Biochemical studies are of great diagnostic importance: determination of sulfatides in blood and urine, assessment of aryl sulfatase A activity in leukocytes taken for blood analysis. Patients are advised to consult a geneticist with a genealogical study; DNA diagnostics is possible. A method of prenatal diagnosis of pathology has also been developed — determination of aryl sulfatase A activity in cells of amniotic fluid obtained during amniocentesis.
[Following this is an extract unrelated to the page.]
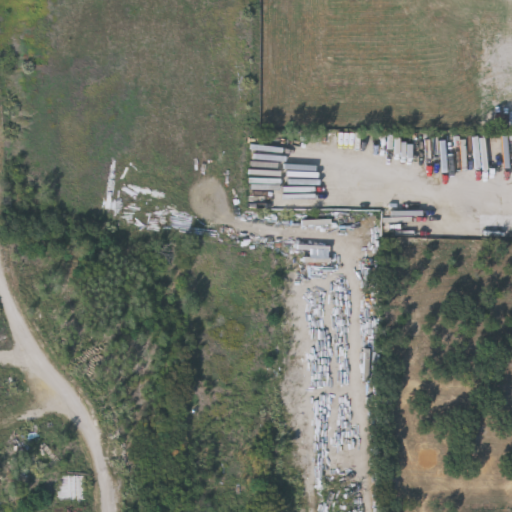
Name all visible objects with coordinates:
road: (440, 185)
road: (65, 389)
Studies have shown that carriers of the pathogenic gene also have a reduced level of aryl sulfatase A. In this regard, instead of prenatal diagnosis of the fetus, it is proposed to examine the parents of the unborn child in order to avoid medical abortion of the fetus, which is only the carrier of the defective gene.
Treatment
Therapy that can prevent the fatal outcome of the disease has not yet been found. Treatment is carried out aimed at relieving its individual symptoms: anticonvulsant therapy, the fight against joint contractures; in the later stages — prevention of bedsores, parenteral nutrition. There is a search for more effective methods of treatment, especially in the field of gene therapy.
Attempts are being made to treat by transplantation of bone marrow and umbilical cord blood. In a number of patients, stem cell transplantation makes it possible to achieve temporary stabilization of the condition and slow down the progression of pathological changes. The donor of stem cells is usually a relative of the patient who does not have leukodystrophy and has been thoroughly examined. However, it should be remembered that transplantation itself can entail a number of complications: rejection, intercurrent infections, a graft-versus-host reaction. In addition, with the rapid progression of symptoms, the fatal outcome outstrips the onset of the effect of transplantation.
Forecast
While no effective therapy for leukodystrophy has been found, it has an extremely unfavorable prognosis. With a congenital form, children do not live up to 1 year. In the late—childhood variant, the duration of the disease, as a rule, does not exceed 4 years, in the juvenile – 6 years. Among patients with an adult form, there are some cases when the life expectancy was about 50 years. So far, the only way to prevent leukodystrophy is to prevent the birth of a child with a corresponding gene mutation. In this regard, the main importance is genetic counseling of couples planning childbearing, as well as examination of future parents from the risk group for the degree of aryl sulfatase A activity.